_Directions_
A: According to the article on Bernanke, on what date did it originally appear?
B: Please list the market outcomes that the article on Bernanke says come to mind if Bernanke were perceived to fail.
C: Rewrite the article on Bernanke from "Bernanke Blinks - But" up to and including "August 13th, 2007.", putting "column" in place of "commentary".

_Reading passage_
________________

Bernanke Blinks - But Will It Matter?
Below is a commentary that originally appeared at Treasure Chests for the benefit of subscribers on Monday, August 13th, 2007.
Well, Bernanke was wrong, and those pointing out the credit crunch was contagious, including yours truly, were right. Of course it should have been no surprise hearing such an official forecast considering what's at stake, that being the global economy. Oh - and that's not all that's at stake. The Fed's future ability to affect the economy is also at stake, where many are watching to see how Bernanke stacks up in comparison to Greenspan under pressure, this being Bernanke's first big test. Here, if Ben were perceived to fail, where Greenspan is to this day viewed as a winner, there's no telling what to expect in financial markets this fall. A collapsing dollar ($), collapsing bond market, and quite possibly plunging stocks markets in turn certainly come to mind. And unfortunately, even he and the global Working Group on Financial Markets do stave off disaster in the short-term, which they will surely attempt, this would only postpone the inevitable, as already it's largely understood the credit crunch is for real, where no matter what measures are undertaken in defense of the system (including the suppression of gold), the dominos of disaster are already falling. Let's open this line of thinking up further below.
Certainly the fact Bernanke had to add emergency liquidity so soon into the budding credit crunch is already not being viewed positively. Is he blinking too soon? Should he not allow the crisis to unfold further before taking action so that when action is taken it has a material impact? Arguably this was Greenspan's talent, timing the bailouts, including his own. Of course in full measure it should be realized that as far as effort is concerned, failure here would not be Bernanke's fault, or anybody else's. Nope - here, and involving a great deal of irony in thinking about the full set of circumstances, all of the collapses taking place around the world today are one man's fault, with that honor lying squarely on the shoulders of Alan Greenspan, the maestro (heavy on the sarcasm). Like a spoiled child, the maestro was not going to see any blemishes on his record, so when trouble hit, he inflated, and kept inflating by multifaceted and sophisticated means to the point when added together, and counted correctly, it could be argued we have already been living in a quasi-hyperinflationary state for some time.

________________

_Entries_

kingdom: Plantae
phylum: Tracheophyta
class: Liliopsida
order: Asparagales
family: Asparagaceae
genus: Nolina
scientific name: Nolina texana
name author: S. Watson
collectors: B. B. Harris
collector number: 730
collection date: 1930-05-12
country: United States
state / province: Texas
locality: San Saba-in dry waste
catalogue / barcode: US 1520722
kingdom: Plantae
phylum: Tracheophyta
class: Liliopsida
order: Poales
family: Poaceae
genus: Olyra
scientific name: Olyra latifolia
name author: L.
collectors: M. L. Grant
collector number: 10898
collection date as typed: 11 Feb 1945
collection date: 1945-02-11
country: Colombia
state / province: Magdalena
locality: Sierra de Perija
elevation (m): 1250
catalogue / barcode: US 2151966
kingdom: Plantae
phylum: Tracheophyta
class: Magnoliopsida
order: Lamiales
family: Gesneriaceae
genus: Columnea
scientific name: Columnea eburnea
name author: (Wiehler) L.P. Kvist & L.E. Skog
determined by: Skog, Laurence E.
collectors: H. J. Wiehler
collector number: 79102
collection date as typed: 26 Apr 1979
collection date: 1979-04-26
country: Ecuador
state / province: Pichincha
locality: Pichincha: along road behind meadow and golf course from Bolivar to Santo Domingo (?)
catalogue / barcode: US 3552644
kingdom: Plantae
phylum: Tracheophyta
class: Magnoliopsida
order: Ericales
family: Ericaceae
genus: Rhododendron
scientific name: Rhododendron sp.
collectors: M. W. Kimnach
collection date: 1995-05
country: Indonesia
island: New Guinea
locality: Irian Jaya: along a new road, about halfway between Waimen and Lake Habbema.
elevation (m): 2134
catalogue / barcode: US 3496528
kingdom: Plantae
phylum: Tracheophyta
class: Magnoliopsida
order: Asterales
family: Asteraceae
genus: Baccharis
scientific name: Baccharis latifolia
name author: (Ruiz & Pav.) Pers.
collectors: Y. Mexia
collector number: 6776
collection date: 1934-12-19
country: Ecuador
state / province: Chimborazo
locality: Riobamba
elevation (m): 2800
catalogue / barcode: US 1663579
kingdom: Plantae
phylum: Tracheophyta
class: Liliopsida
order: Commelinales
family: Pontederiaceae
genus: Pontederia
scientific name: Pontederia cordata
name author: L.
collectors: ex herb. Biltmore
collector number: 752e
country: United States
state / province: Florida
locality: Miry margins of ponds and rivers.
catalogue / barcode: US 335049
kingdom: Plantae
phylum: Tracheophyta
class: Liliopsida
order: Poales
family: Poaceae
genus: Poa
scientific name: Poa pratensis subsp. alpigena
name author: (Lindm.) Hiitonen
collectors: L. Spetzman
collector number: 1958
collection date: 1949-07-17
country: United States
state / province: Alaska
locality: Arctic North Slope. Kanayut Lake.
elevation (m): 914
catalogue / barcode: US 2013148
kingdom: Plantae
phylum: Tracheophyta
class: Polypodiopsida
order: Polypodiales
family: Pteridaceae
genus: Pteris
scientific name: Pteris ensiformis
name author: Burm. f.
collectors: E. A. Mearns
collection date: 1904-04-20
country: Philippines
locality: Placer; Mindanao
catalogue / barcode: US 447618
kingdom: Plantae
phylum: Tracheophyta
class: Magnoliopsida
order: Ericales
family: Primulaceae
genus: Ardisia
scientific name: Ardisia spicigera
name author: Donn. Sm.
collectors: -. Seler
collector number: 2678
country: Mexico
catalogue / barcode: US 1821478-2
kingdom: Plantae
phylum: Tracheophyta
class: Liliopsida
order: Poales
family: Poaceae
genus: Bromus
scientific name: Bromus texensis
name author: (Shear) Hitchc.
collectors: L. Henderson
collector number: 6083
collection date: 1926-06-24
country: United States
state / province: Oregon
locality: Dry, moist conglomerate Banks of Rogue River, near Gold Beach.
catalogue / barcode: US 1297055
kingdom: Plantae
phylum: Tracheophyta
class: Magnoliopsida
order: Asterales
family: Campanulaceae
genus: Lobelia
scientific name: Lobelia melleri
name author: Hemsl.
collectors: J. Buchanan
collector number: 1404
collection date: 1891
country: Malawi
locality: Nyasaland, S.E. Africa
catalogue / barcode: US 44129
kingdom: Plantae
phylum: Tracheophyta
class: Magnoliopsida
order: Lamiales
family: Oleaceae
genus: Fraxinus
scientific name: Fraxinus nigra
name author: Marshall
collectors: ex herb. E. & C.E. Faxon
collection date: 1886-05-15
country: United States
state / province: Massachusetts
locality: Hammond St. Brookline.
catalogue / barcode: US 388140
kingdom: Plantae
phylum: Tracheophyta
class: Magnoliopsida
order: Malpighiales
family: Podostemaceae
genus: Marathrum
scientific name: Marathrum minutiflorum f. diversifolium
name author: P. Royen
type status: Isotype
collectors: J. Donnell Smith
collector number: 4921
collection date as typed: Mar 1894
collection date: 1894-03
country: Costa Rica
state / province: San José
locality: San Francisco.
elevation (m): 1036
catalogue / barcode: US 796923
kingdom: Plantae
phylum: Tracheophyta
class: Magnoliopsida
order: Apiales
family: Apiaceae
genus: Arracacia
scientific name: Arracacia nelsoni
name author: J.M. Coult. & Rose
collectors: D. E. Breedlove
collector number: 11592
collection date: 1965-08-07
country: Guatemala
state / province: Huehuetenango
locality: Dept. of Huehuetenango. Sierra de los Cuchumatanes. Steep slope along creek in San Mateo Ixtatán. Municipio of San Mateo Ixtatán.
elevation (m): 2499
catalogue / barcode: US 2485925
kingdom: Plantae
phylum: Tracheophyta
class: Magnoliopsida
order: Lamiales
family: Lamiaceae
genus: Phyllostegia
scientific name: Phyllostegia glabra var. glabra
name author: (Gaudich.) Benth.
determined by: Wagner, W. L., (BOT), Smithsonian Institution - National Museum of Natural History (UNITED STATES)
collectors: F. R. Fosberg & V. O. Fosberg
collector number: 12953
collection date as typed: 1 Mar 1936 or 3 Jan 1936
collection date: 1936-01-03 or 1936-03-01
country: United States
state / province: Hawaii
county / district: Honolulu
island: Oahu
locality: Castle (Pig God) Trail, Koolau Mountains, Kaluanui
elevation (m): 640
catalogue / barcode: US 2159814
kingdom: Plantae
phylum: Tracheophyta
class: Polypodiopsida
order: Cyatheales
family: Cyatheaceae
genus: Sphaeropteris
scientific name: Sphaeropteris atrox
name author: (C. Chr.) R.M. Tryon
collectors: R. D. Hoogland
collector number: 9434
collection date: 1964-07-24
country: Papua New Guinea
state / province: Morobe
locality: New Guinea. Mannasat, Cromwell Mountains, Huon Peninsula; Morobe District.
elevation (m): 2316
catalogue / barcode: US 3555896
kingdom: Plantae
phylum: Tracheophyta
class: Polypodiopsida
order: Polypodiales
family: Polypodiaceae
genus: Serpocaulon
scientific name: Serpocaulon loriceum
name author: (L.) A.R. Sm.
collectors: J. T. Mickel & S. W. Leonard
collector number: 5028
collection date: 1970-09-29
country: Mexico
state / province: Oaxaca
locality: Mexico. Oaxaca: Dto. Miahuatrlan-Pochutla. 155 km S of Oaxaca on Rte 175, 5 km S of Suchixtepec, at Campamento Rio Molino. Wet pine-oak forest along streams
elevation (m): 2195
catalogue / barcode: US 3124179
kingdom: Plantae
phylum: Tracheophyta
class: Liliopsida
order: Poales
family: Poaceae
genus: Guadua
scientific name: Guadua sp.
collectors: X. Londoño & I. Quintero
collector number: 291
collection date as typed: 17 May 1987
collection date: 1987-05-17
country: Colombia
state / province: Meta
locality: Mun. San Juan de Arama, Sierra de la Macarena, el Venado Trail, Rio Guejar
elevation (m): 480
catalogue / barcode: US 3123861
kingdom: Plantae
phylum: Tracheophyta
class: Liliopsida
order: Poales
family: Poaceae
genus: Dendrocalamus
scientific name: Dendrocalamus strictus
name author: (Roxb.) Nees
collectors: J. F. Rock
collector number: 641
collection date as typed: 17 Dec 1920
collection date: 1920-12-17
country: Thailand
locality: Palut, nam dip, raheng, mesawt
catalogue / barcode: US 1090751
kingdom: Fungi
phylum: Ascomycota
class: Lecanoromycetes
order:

________________

_Task-by-task solutions_
A: Monday, August 13th, 2007.

B: A collapsing dollar, a collapsing bond market, and plunging stock markets.

C:
Bernanke Blinks - But Will It Matter?
Below is a column that originally appeared at Treasure Chests for the benefit of subscribers on Monday, August 13th, 2007.